### What needs to be done
In the forum thread below, which three tools did Alan save enough money to choose among?

─── Extract to read

# Does a woodrat do dovetails as well as a Leigh jig



## Woody Alan (17 Feb 2006)

Hi All

I have been selling a few bits and bobs and collected enough money to treat myself to a woodrat or Leigh jig or an incra. I have looked at all of the products and read a lot of the info on the forum, and I have one fairly straightforward question. Does the woodrat do all that the Leigh jig can do, excepting the fact that you can buy extra templates for the Leigh (isoloc) and excepting that the Leigh can do batch work quicker, which I am not concerned about. If it can, and I think it can, then I think it's the way for me to go. Your help appreciated.

Cheers Alan


----------



## Knot Competent (17 Feb 2006)

Well if this doesn't start a war I'll be amazed!

John

Gill, can I borrow a tin helmet?


----------



## Woodythepecker (17 Feb 2006)

Hi Alan, Does the Woodrat do everything that the Leigh can do? You have started something now, and i am sure that you will receive many replys from both Woodrat and Leigh owners praising the particular jig that they own.

I own a Leigh but not the rat, so i am not that clued up on the latter, but i can tell you that the rat does do everything the Leigh can and LLLLLLLLLLLLLLLLLOOOOOOOOOOOOOOOO
TTTTTTTTTTTTTTTSSSSSSSSSSSSSSSSSSS, LLLLLLLLLLLLLLLLLLLLLLLLLLLLLLLLLLLLLLLLLLLLLLOOOOOOOOOOOOOOOOOOOOOOOO
TTTTTTTTTTTTTTTTTTTTTTTTTTTTTTSSSSSSSSSSSSSSSSSSSSSSSS more.

──────
─── Records

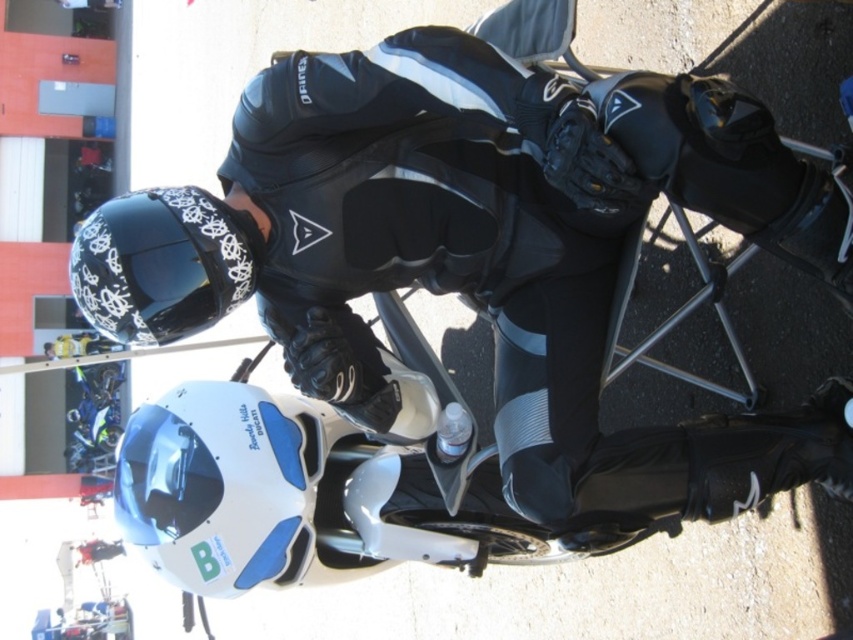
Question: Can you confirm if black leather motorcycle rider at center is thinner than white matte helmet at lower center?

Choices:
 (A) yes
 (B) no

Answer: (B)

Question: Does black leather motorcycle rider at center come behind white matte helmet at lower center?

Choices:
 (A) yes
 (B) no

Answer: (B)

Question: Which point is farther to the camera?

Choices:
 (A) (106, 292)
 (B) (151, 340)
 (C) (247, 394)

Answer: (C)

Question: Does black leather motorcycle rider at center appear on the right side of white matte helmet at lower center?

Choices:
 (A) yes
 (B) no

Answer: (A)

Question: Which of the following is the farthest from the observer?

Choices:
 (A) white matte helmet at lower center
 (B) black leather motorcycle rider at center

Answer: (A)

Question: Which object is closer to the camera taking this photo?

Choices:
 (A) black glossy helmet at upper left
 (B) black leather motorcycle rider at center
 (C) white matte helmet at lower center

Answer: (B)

──────

### Final answer
A woodrat, a Leigh jig, or an incra.